皮膚科医のラジブ・ナトゥー氏は生検を行った結果、ハンセン病と診断した。教科書でしか見たことがないような症例だった。

ハンセン病は感染しにくい疾患で、この男性に明らかなリスク要因はなかった。このためナトゥー氏は、フロリダ州中部が予期せぬハンセン病の温床になっているのではないかとの疑問を抱いた。

同氏のチームは今、同様の症例に注意するよう、医療従事者に呼びかけている。

ナトゥー氏のチームが医学誌に発表した研究レターによると、フロリダ州中部で報告されたハンセン病の症例数は、米国の中で最も多い水準にある。

世界保健機関(WHO)によると、2020年に報告された新規のハンセン病の症例数は、米国が159例、世界では20万例。研究レターによれば、フロリダ州中部の症例数は州全体の81%を占め、全米の症例数のほぼ5例中1例を占めていた。

ハンセン病は皮膚の下の神経を攻撃するらい(レプラ)菌によって引き起こされる。感染経路は完全には解明されていないものの、感染者のせきやくしゃみの飛沫(ひまつ)から感染するとの説が有力だ。感染すると病変や発疹の症状が表れ、神経が侵されてしびれたり感覚がなくなったりする。

米南東部に生息するココノオビアルマジロもレプラ菌を媒介することがある。遺伝子研究では人の感染とアルマジロがもつレプラ菌との関係も指摘されているが、患者の多くはアルマジロと接触した記憶はなく、どのように感染するのかは明らかになっていない。

米疾病対策センター(CDC)によると、ハンセン病は握手したり感染者の隣に座ったりといった程度の接触では感染せず、治療を受けていない感染者との長期的な濃厚接触によって感染する。また、約95%の人は遺伝的に備わる免疫機能が働いて感染しにくい。
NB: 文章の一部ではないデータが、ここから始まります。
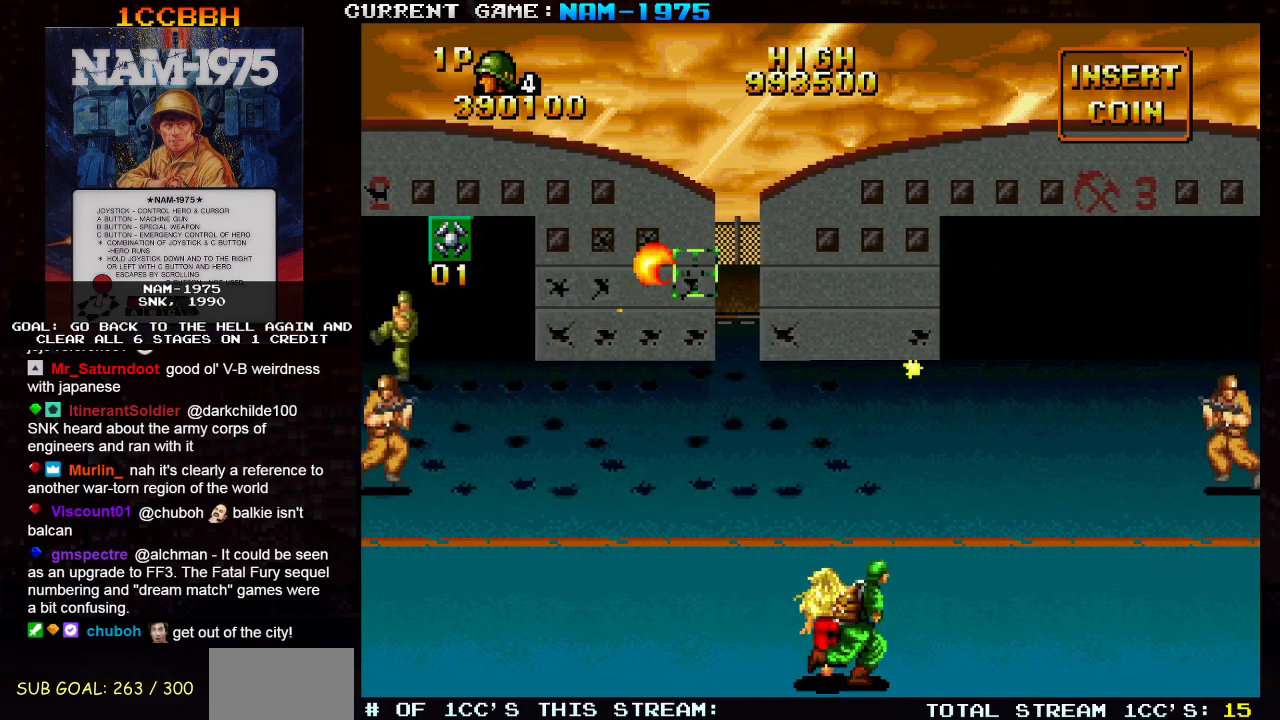
{"buttons": ["SQUARE"], "left_stick": "down-right", "events": [[217, "R1", "up"], [317, "left_stick", "down-right"]]}
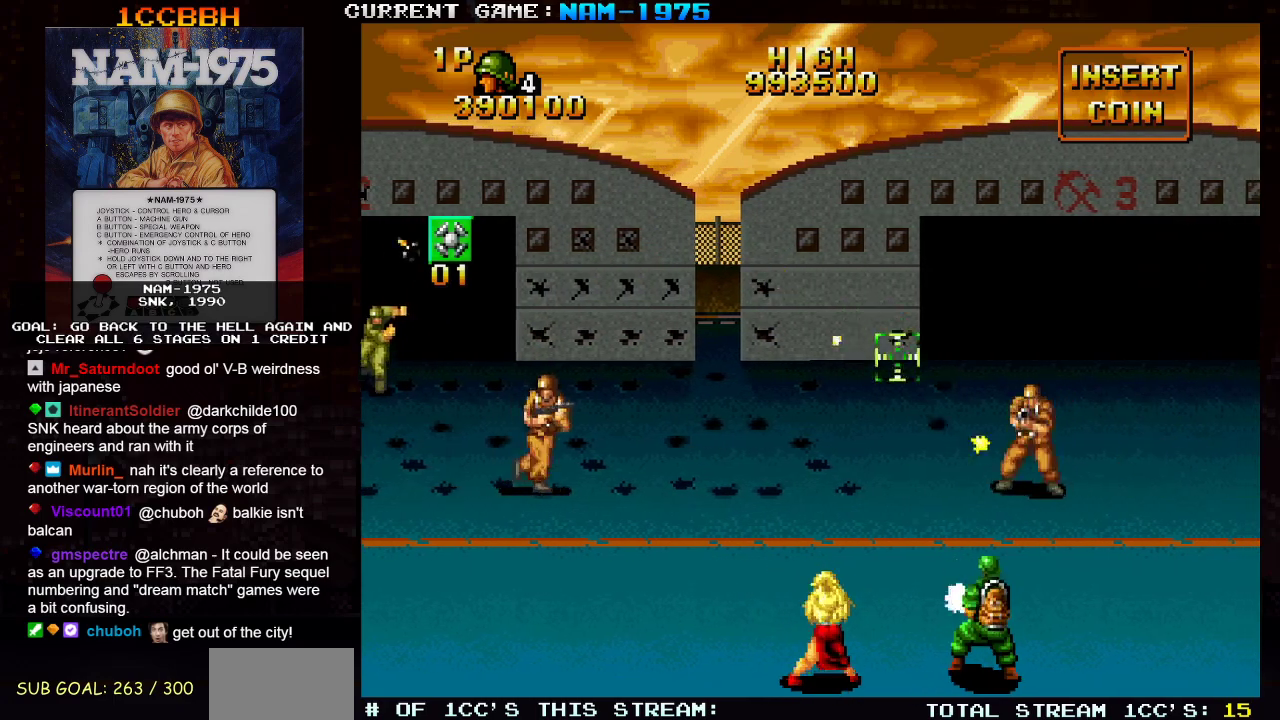
{"buttons": ["SQUARE"], "left_stick": "left", "events": [[234, "left_stick", "left"]]}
しかし感染経路が分からない症例もある。54歳の男性の場合、フロリダ州から出たことも、アルマジロとの接触も、感染率が高い国から来た人との濃厚接触もなかった。ただ、屋外で長時間過ごすことが多かったという。

米国内で確認された患者の大半はこれまで、感染率が高い国への渡航や、アルマジロとの接触を通じて感染していた。

研究レターによれば、15~20年の間に確認された新規の症例のうち約34%はそうしたリスク要因が見当たらなかった。患者は地元で感染したと思われ、ハンセン病がフロリダ州で流行を繰り返す「風土病(エンデミック)」になっていることをうかがわせると同レターは指摘する。

専門家も同じ見解だが、フロリダ大学病院の皮膚科医ニコル・イオバイン氏は、恐怖に駆られる必要はないと強調。「エンデミック」は特定地域で流行が定期的に繰り返される状態を意味するもので、感染率が上昇しているわけではないと述べ、「依然として極めてまれ」「症例数は今も極めて少なく、我々は懸念していない」と語った。

ただ、同州オーランド東部とボルシア郡で過去5年の間にハンセン病と確認された15例の臨床記録をナトゥー氏が調べた結果、14例は米国外に渡航したことがなく、互いに関係があった患者は1人もいなかった。

レターの共著者チャールズ・ダン氏は、医学界は媒介生物を正確に特定できていないと指摘。これまでの仮説を打ち払う必要があり、この地域で患者が集中している状況から「注意を向けるべき何かが存在する」との見解を示す。

ハンセン病は放置すれば手足がまひしたり、失明したり、手足の指が短くなったりすることがある。治療は可能だが、抗生剤を組み合わせて何年間も服用する必要がある。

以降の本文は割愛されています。